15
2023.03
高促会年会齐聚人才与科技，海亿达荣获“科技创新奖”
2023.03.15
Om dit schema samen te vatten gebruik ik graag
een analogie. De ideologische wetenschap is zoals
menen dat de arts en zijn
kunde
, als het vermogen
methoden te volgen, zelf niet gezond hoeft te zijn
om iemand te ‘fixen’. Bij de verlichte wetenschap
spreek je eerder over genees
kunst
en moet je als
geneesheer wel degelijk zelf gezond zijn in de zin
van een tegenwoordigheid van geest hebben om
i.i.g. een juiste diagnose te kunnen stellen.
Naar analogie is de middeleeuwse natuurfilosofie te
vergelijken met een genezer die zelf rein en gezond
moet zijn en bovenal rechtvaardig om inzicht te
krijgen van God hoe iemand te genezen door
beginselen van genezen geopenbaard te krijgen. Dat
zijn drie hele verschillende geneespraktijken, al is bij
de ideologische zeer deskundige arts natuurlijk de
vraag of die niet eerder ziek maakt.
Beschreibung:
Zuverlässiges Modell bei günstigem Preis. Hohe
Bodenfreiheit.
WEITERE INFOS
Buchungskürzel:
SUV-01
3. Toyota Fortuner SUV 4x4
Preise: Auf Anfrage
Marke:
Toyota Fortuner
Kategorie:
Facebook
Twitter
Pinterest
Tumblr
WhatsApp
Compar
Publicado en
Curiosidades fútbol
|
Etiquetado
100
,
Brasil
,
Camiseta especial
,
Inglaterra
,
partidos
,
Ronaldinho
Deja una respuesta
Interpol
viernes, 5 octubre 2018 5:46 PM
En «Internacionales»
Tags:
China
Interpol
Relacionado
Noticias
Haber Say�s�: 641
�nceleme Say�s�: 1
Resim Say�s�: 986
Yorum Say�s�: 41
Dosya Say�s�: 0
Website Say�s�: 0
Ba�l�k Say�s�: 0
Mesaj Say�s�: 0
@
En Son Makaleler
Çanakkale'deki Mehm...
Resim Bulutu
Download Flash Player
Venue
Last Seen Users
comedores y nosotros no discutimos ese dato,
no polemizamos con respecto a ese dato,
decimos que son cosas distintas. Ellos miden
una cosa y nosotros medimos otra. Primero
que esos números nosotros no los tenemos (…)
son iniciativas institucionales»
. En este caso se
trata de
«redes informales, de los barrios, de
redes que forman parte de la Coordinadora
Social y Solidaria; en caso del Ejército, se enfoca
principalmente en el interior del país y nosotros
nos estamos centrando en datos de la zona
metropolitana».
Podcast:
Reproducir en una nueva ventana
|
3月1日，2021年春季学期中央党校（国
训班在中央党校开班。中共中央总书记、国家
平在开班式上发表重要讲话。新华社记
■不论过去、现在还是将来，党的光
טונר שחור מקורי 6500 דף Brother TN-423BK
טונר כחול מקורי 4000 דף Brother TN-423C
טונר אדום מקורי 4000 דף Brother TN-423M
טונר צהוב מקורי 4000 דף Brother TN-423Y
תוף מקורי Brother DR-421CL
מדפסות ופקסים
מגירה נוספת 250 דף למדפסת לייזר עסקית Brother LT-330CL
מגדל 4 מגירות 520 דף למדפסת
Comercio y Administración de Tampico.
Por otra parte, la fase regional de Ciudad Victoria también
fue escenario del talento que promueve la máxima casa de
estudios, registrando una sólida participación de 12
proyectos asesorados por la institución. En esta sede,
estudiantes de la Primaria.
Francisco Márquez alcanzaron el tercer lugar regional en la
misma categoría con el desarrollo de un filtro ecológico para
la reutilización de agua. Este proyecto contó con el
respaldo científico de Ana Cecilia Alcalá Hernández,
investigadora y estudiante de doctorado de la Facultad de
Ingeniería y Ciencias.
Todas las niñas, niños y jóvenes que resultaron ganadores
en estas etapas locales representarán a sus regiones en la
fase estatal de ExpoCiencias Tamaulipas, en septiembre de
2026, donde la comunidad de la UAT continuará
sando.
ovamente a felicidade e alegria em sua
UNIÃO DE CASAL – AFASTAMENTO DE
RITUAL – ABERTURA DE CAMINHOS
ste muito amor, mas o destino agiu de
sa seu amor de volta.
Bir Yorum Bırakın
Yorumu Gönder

• **Task objective**
Retype, exactly and in full, the lines above from the one containing "3. Toyota Fortuner SUV 4x4" through the one containing "Download Flash Player".

• **Exercise solution**
3. Toyota Fortuner SUV 4x4
Preise: Auf Anfrage
Marke:
Toyota Fortuner
Kategorie:
Facebook
Twitter
Pinterest
Tumblr
WhatsApp
Compar
Publicado en
Curiosidades fútbol
|
Etiquetado
100
,
Brasil
,
Camiseta especial
,
Inglaterra
,
partidos
,
Ronaldinho
Deja una respuesta
Interpol
viernes, 5 octubre 2018 5:46 PM
En «Internacionales»
Tags:
China
Interpol
Relacionado
Noticias
Haber Say�s�: 641
�nceleme Say�s�: 1
Resim Say�s�: 986
Yorum Say�s�: 41
Dosya Say�s�: 0
Website Say�s�: 0
Ba�l�k Say�s�: 0
Mesaj Say�s�: 0
@
En Son Makaleler
Çanakkale'deki Mehm...
Resim Bulutu
Download Flash Player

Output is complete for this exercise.